Geometry of the Universe (Review - Taken from Class Readings)

Today, many physicists believe that we are the carp swimming in our tiny pond, blissfully unaware of invisible, unseen universes hovering just above us in hyperspace. We spend our life in three spatial dimensions, confident that what we can see with our telescopes is all there is, ignorant of the possibility of 10 dimensional hyperspace. Although these higher dimensions are invisible, their "ripples" can clearly be seen and felt. We call these ripples gravity and light.

Relativity physics began by considering four-dimensional collections, with three dimensions for space and one for time. Recently, in the attempt to unify Einstein's theory of relativity and the theory of subatomic particles, modern physics has become much more complicated. Some current models keep track of seven dimensions that act like space and four that act like time, to give an 11-dimensional configuration space. Another important model uses a configuration space with 26 dimensions.

Looking up at the sky on a clear night, we feel we can see forever. There seems to be no end to the stars and galaxies. Maybe not. Like a hall of mirrors, the apparently endless universe might be deluding us. The cosmos could, in fact, be finite. The illusion of infinity would come about as light wrapped all the way around space, perhaps more than once--creating multiple images of each galaxy. (People are looking for these repeated patterns in the sky).

Many cosmologists expect the universe to be finite. Historically, a finite universe ran into its own obstacle: the apparent need for an edge. But every edge has another side, so we would need to know what was on the other side. So why not redefine the "universe" to include that other side? German mathematician Georg F. B. Riemann solved the riddle in the mid-19th century. As a model for the cosmos, he proposed the hypersphere--the three-dimensional surface of a four-dimensional ball, just as an ordinary sphere is the two-dimensional surface of a three-dimensional ball. It was the first example of a space that is finite yet has no problematic boundary.

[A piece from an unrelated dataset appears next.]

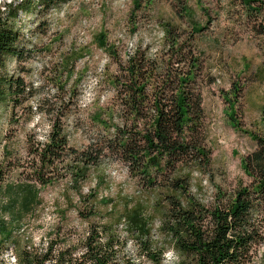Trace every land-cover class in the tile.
Returning a JSON list of instances; mask_svg holds the SVG:
<instances>
[{"label": "trees", "instance_id": "trees-1", "mask_svg": "<svg viewBox=\"0 0 264 264\" xmlns=\"http://www.w3.org/2000/svg\"><path fill=\"white\" fill-rule=\"evenodd\" d=\"M24 1L9 5L7 15L0 14V103L11 107L13 116L34 97V88L13 68L14 62L22 65L31 59L38 41L33 30L27 38L12 22L20 11L29 13ZM71 1L41 0L35 12L47 13V18ZM141 3L135 2L134 17ZM239 5L249 28L264 36V0H239ZM48 23L46 19L39 28ZM188 24L189 29L182 30L162 22L165 39L157 55L140 44L132 55L125 54L124 61L118 48L107 45L118 71L106 83L116 94L103 106L94 100L90 123L97 135L83 148L70 146L65 122L75 95L70 88L65 101L74 68L62 60L52 76H46L60 96L55 101L40 99L36 112L27 107L29 116L38 113L49 119L50 130L42 142L27 138V167L9 162L0 169V195L10 192L22 199L24 193L34 195L36 186L68 181L66 196H78V215L88 227L77 239L70 230L57 227L46 248L32 249L11 241L12 233L2 227L0 264H5L9 244L17 264H168L169 251L176 259L173 264H254L264 243V127L253 135L256 147L244 159L249 181L234 189L216 187L209 196L207 175L214 164L206 143L203 62L196 44L207 28ZM233 89L235 103L242 87L236 84ZM227 101L231 104L230 97ZM10 123L19 121L11 117ZM4 155L12 154L4 150ZM109 161L123 165L149 201L123 207L110 199L98 201V186L84 194L90 174ZM18 167L24 170L11 182L6 172Z\"/></svg>", "mask_w": 264, "mask_h": 264}, {"label": "rangeland", "instance_id": "rangeland-1", "mask_svg": "<svg viewBox=\"0 0 264 264\" xmlns=\"http://www.w3.org/2000/svg\"><path fill=\"white\" fill-rule=\"evenodd\" d=\"M26 1L28 21L23 24L18 20L12 22L21 31L30 25L38 41L31 59L22 65L14 62L13 68L16 75L23 76L34 88V97L29 104L17 108L14 116L11 107L0 103L1 170H5L9 162L27 167L31 160L27 150L29 136L37 142L45 140L51 126L49 119L38 113L29 116L27 106H33L36 112L40 99H58V87L45 79L61 66L62 60L74 68V76L64 96L68 101L69 89L73 87V103L65 117L70 146L83 148L97 135L90 123L96 109L94 100L103 106L111 103L116 94L106 83L108 76L118 71L107 45L118 48L124 61L131 44L150 47V53L157 55L165 39L162 22H171L182 30H188L191 22L207 28L196 37L203 62L201 90L206 113V143L212 151L214 164V170L207 175L206 192L210 196L216 187L234 189L249 181L244 171V159L256 147L253 135L264 127V36L249 28L242 17L239 0H140L142 9L136 17L131 14L138 0H127L124 5L116 4L117 0L82 1L74 5L66 17L56 18L53 29L49 23L45 29L39 28V24L47 19V13L37 14L35 0ZM15 2L17 0H0V8L4 4L13 6ZM84 21L86 25L83 26ZM133 25L137 26L135 32ZM82 31H85L84 35ZM104 66L105 72L97 84L95 78ZM236 84L242 91L233 103V86ZM229 97L231 104L227 101ZM11 117L19 123H10ZM4 150L12 155L5 156ZM23 170L12 168L6 172V178L14 182ZM97 186L100 188L98 201L110 199L121 207L132 206L140 199L149 201L130 178L128 170L115 161L105 162L90 174L84 194ZM67 189L69 182L65 181L52 187L36 186L34 195L24 193L22 199L13 197L10 192L0 195V228L12 233L11 241L29 249L46 248L60 226L65 231L70 230L77 239L86 232L88 223L79 218L78 210L82 204L78 196H66ZM9 246L4 263L17 264L14 246ZM262 255L264 243L254 264H264ZM166 260L173 264L176 259L170 255Z\"/></svg>", "mask_w": 264, "mask_h": 264}, {"label": "built area", "instance_id": "built-area-1", "mask_svg": "<svg viewBox=\"0 0 264 264\" xmlns=\"http://www.w3.org/2000/svg\"><path fill=\"white\" fill-rule=\"evenodd\" d=\"M24 0H17V2H15V5L17 4H20L22 3ZM40 1L41 0H35L36 4H40ZM82 1H89V0H73L67 4H65L63 7L59 8V9H56V10H53L48 16H47V20H49V23H50V28L53 29L54 26H55V19L56 18H64L66 17V15L69 13V11L71 10V8L82 2ZM127 0H117L116 4H120V5H124L125 2ZM128 2V1H127ZM10 5V4H9ZM7 4H4L1 8H0V14L2 16H5L7 15V12H8V6ZM39 8H41V6H39ZM27 17H28V13L24 12V11H20L19 14L17 15L16 19L15 20H18V22L20 24H23V23H26L28 20H27ZM86 25V21L83 22V26ZM30 26V25H29ZM29 26H25L24 28H22V26H20L22 28V32L24 34V36H26L27 38L30 36V33H31V30L32 28H29ZM20 28V29H21ZM85 34V31H82V35ZM136 46L131 44L130 47L127 49V54L128 55H132L134 53V50H135ZM105 72V66L103 68H101L99 70V73H98V76L95 78V81L96 83H100L101 82V79H102V76H103V73ZM121 229H125V226L124 224L121 225ZM172 255L174 256L173 252L169 251L167 254H166V258L168 259L169 256Z\"/></svg>", "mask_w": 264, "mask_h": 264}]
</instances>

One might still ask what is outside this finite universe. But this question supposes that the ultimate physical reality must be a Euclidean space of some dimension. That is, it presumes that if space is a hypersphere, then that hypersphere must sit in a four-dimensional Euclidean space, allowing us to view it from the outside. Nature, however, need not cling to this notion. It would be perfectly acceptable for the universe to be a hypersphere and not be embedded in any higher-dimensional space. Such an object may be difficult to visualize, because we are used to viewing shapes from the outside. But there need not be an "outside."

In lower dimensions, a finite Euclidean space must have the topology of either a 2-torus or a Klein bottle (while a Klein bottle is 2 dimensional, we have viewed it in 3 dimensions as a shape with intersections. Since it doesn't have intersections, we would need to go to 4 dimensions to view it properly.)

As a possible shape of the universe, there are only 10 Euclidean possibilities--namely, the 3-torus and nine simple variations on it, such as gluing together opposite faces with a quarter turn or with a reflection, instead of straight across. The number of spherical possibilities are infinite, but have been classified completely. There are infinitely many possible topologies for a finite hyperbolic three-dimensional universe. Their rich structure is still the subject of intense research and the classification is still an open problem today. One example, discovered by Jeff Weeks, may be constructed by identifying pairs of faces of an 18-sided polyhedron.

The universe is (presumably) "globally" is a geometric 3-manifold in the same sense in which we say that globally Earth is a sphere (and spherical geometry is the appropriate geometry for intercontinental airplane flights) even though it is clear almost anywhere on the earth that locally there are many hills and valleys that make Earth not locally isometric to a sphere. However, the highest point on earth (Mount Everest) is 8.85 km above sea level and the lowest point on the floor of the ocean (the Mariana Trench) is 10.99 km below sea level the difference is about 0.3% of the 6368 km radius of Earth (variations in the radius are of the same magnitude). It is known that locally our physical universe is definitely NOT a geometric 3-manifold, since local geometry is affected by mass. This has been confirmed in real-life experiments.

Some attempts at determining the geometry:

  • Measure the angles of a large triangle in our universe. (If the sum is less than 180 degrees then the universe is hyperbolic, greater than 180 degrees then spherical, and equal to 180 then Euclidean).
  • Assuming that stars are distributed uniformly in space (not clear if this is true) and then looking for patterns of stars at different distances to determine the geometry.
  • Assuming that certain types of stars or galaxies have a fixed amount of brightness, and that the brightness of a shining object in Euclidean space is inversely proportional to the square of the distance to the object, measuring several of these at various distances would determine the geometry.
  • Cosmic microwave background radiation (WMAP) and circles in the sky.